You can define the size of atoms and molecules in various ways. You can, for instance, derive a measure of the size of a hydrogen molecule from the density of solid hydrogen:
Solid hydrogen has a density of 0.086 g/cm3 making it one of the lowest-density solids.
From the above you can derive an effective radius for $\ce{H2}$ of $\pu{2.10 Å}$, which is eerily similar to $4 \times \pu{0.53 Å}= \pu{2.12 Å}$.

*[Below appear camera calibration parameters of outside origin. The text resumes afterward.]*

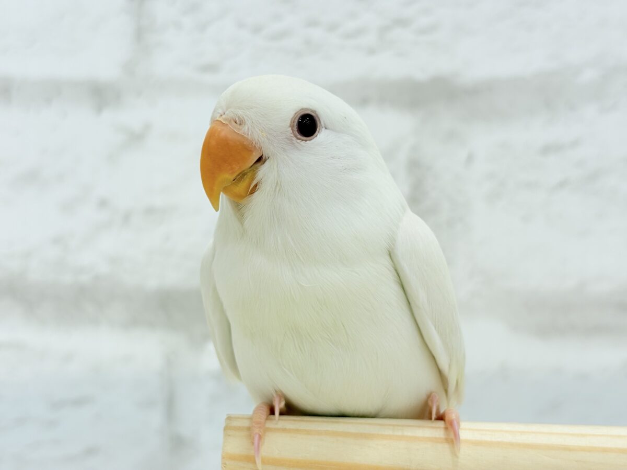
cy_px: 235
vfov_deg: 28.0
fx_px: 942
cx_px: 314
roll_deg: +0.9
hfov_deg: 36.8
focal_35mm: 52
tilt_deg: -1.8
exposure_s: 1/50
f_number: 1.6
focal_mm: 5.96
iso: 25
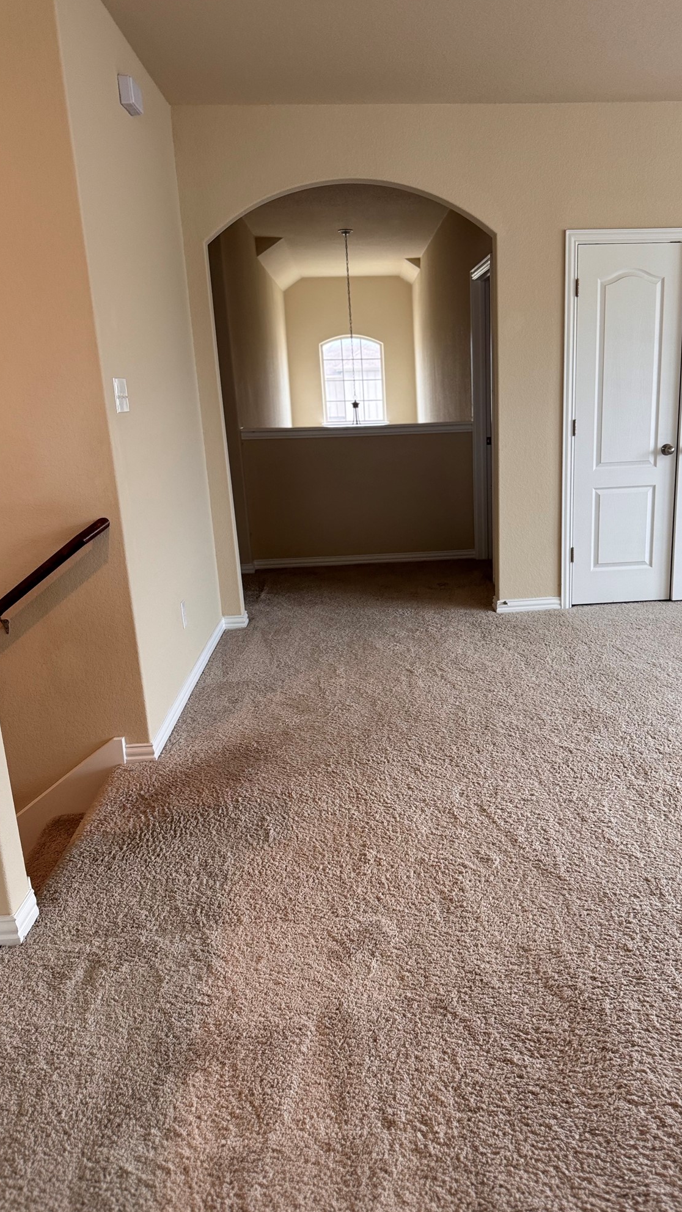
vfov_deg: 69.8
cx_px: 441
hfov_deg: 42.5
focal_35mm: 27
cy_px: 617
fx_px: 868
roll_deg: +2.3
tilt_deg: -15.2
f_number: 1.78
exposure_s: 1/120
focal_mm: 6.76
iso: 125
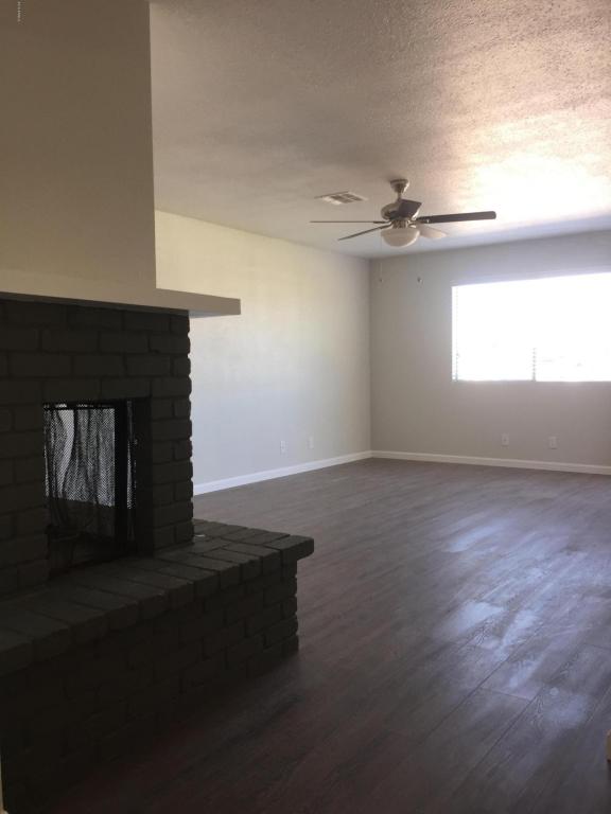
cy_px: 407
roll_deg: -0.1
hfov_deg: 48.2
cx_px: 306
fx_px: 682
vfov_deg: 61.7
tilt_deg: -1.5
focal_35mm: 29
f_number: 2.2
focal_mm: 4.15
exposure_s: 1/60
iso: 50
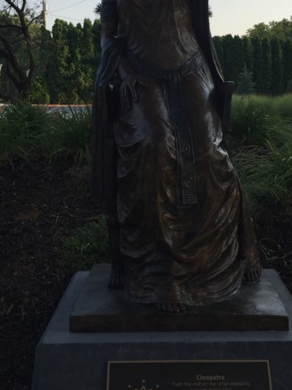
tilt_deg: -1.6
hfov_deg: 28.5
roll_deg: +0.4
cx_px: 163
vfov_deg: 36.9
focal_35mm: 51
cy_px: 114
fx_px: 574
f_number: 2.2
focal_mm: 4.15
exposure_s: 1/746
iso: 32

However this is a distraction from the main point of the statement in the book, which is simply that concentration of electron density between the two $\ce{H}$ nuclei results in an "end-to-end" distance (the distance, using some measure to determine the edges of the molecule, along the internuclear axis) that is less$^\dagger$ than $\pu{2.12 Å}$, and that the internuclear distance is less than $\pu{2\times\pu{0.53 Å}= 1.06 Å}$ (which it is: the H-H bond length is $\pu{0.74 Å}$). An internuclear distance shorter than twice the lone H radius is consistent with bonding, a process by which electrons and nuclei are allowed to occupy lower-energy regions of the potential than they would when the atoms are far appart.
But the answer to the question is no, a hydrogen molecule is still bigger than a hydrogen atom.
$\dagger$ But just barely. Define the edge of an atom or molecule as the point where the electron density equals that at a distance of $\pu{1 Bohr}$ ($\pu{0.529 Å}$) from the nucleus in a hydrogen atom. Next find the edges in a simple MO model of $\ce{H2}$ ([3]). The edges are $\pu{1.056 Å}$ from the center of the molecule, that is, the molecule along the longest axis has a diameter of $\pu{2.11 Å}$, barely less than $4\times$ the Bohr radius.
[3]: Pearson, Ralph G., and Palke, William E.. Proc.Natl.Acad.Sci.USA, Vol. 77, No.4, pp.1725-1727, April 1980.